1
votes

I am trying to validate a email address using a simplest form of regular expression - not - RFC‑822–compliant regex

and also need to capture username - sub-domain (if any) - domain and - TLD suffix i.e. (com, net ....) For this I've come up with following regex:

/^([a-z0-9_\-\.]{6,})+@((?:[a-z0-9\.])*)([a-z0-9_\-]+)[\.]([a-z0-9]{2,})$/i

and for example the emails are:

[email protected]
[email protected]
[email protected]
[email protected]

and the regex should validate them all and capture all the groups.

So, I was wondering if the regex is correct or is there anything else I need to consider too?

3
Ahh, it's because I needed the username to be at least 6 characters. Sorry I forgot to include that within my questionbn00d

3 Answers

2
votes

n00p, I see that you had not yet found an expression to do exactly what you wanted, and that you said "may be someone will come up with better solution and post it here".

So here is a regex that does what you wanted. I have modified your own expression the least amount possible, assuming that you knew what you wanted.

To make it easy to read, the expression is in free-spacing mode. You use it like any other regex.

$regex = "~(?ix) # case-insensitive, free-spacing
^                # assert head of string
([a-z0-9_-]{6,24})    # capture username to Group 1
(?<=[0-9a-z])     # assert that the previous character was a digit or letter
@                 # literal
(                 # start group 2: whole domain
(?:[a-z0-9-]+\.)* # optional subdomain: don't capture
(                 #start group 3: domain
[a-z0-9_-]+       # the last word
\.                # the dot
([a-z]{2,})       # capture TLD to group 4
)                 # end group 3: domain
)                 # end group 2: whole domain
$                 # assert end of string
~";

This will capture username to Group 1, the whole domain to Group 2, domain to Group 3, and the TLD to Group 4.

One small change you will see is that I have unescaped the - and . in the character classes because there is no need to do so. I did not replace the [a-z0-9_] expressions with \w because if you ever switch to unicode or a different locale we might have surprising results.

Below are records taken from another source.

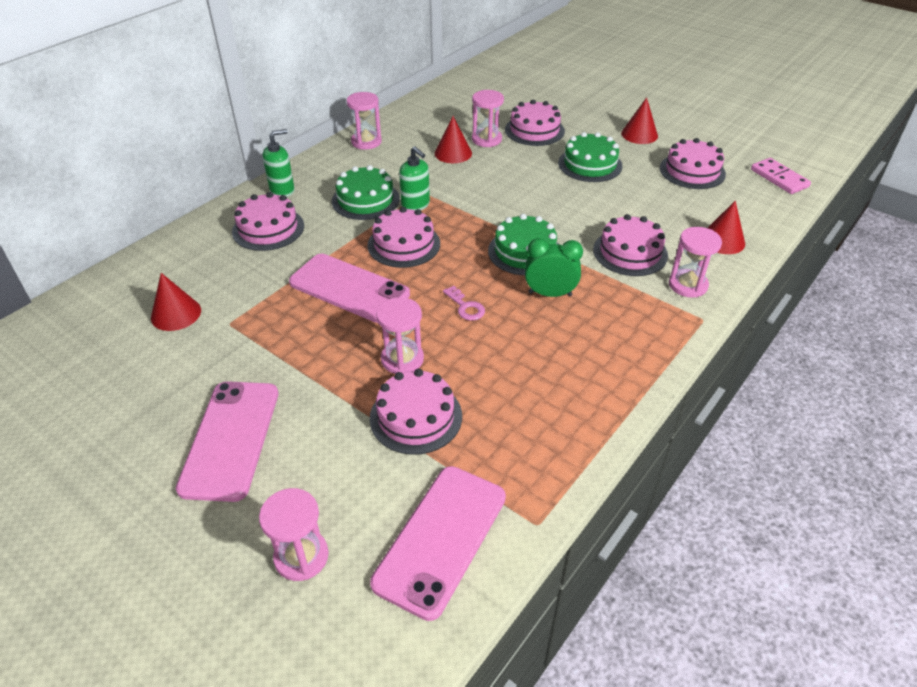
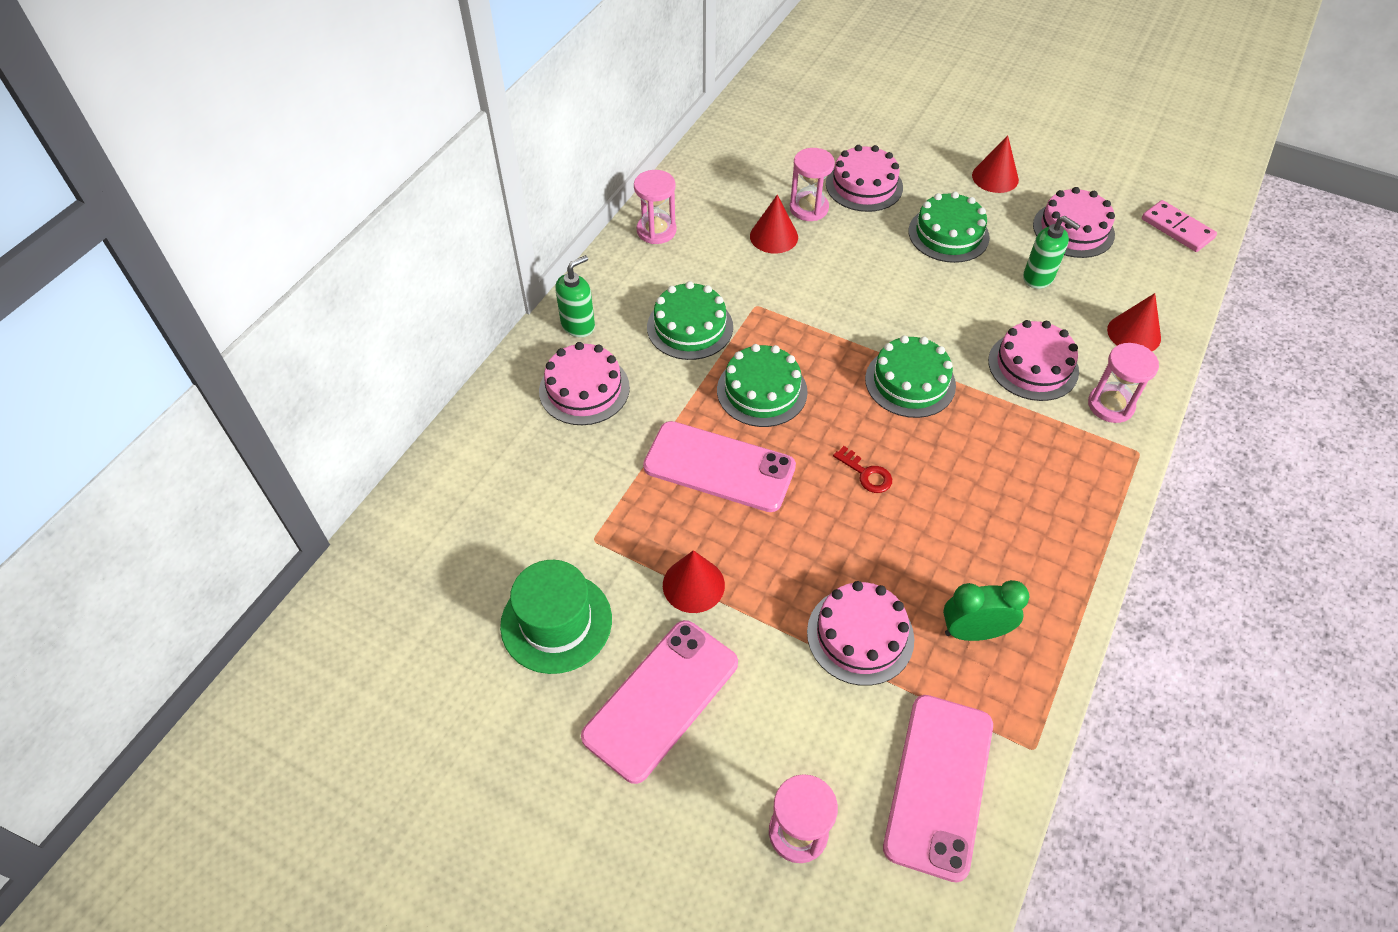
camera: 10 degrees left, 10 degrees up
red cone [151,273,201,331] -> red cone moved to [663,550,725,613]
pink phone [176,381,279,502] -> pink phone turned 45 degrees clockwise [581,620,738,784]
pink cake [367,207,440,268] -> green cake [717,344,808,427]
pink hourglass [376,297,424,374] -> none
green soap dispenser [399,146,430,210] -> green soap dispenser moved to [1023,216,1080,289]
pink key [443,286,485,321] -> red key [833,446,892,493]
green clock [525,238,583,297] -> green clock moved to [943,580,1029,641]
none -> green hat [500,560,612,674]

Here is the whole thing in use:

<?php
$emails = array("[email protected]",
           "[email protected]",
           "[email protected]",
           "[email protected]");

$regex = "~(?ix) # case-insensitive, free-spacing
^                # assert head of string
([a-z0-9_-]{6,24})    # capture username to Group 1
(?<=[0-9a-z])     # assert that the previous character was a digit or letter
@                 # literal
(                 # start group 2: whole domain
(?:[a-z0-9-]+\.)* # optional subdomain: don't capture
(                 #start group 3: domain
[a-z0-9_-]+       # the last word
\.                # the dot
([a-z]{2,})       # capture TLD to group 4
)                 # end group 3: domain
)                 # end group 2: whole domain
$                 # assert end of string
~";

echo "<pre>";
foreach($emails as $email) {
    if(preg_match($regex,$email,$match)) print_r($match);
}
echo "</pre>";
?>

And here is the output:

Array
(
    [0] => [email protected]
    [1] => username
    [2] => domain.com
    [3] => domain.com
    [4] => com
)
Array
(
    [0] => [email protected]
    [1] => username
    [2] => us.domain.com
    [3] => domain.com
    [4] => com
)
Array
(
    [0] => [email protected]
    [1] => username
    [2] => au.domain.com
    [3] => domain.com
    [4] => com
)
Array
(
    [0] => [email protected]
    [1] => username
    [2] => us.au.domain.com
    [3] => domain.com
    [4] => com
)
1
votes

Most likely you'd better with using parse_url to get the parts and then do any kind of validation against the separate parts

0
votes

I've tried for some time myself but I still don't have the most appropriate result that I have been trying to get, but this is the closest I've got so far:

^([a-z0-9_\-\.]{6,24})(?<=[0-9a-z])@((?:[a-z0-9][-\w]*[a-z0-9]*\.)+([a-z]{2,}))$

This will capture the username, TLD suffix and the whole domain as well as validate the email with or without belonging to sub-domain. But I am still not able to just extract the domain name. I think I can live with that for now.

For email such as [email protected] it will validate and capture username, domain.com and com and for other emails like [email protected] it will validate and capture username, au.domain.com and com

Which is not exactly not what I've wanted and may be someone will come up with better solution and post it here.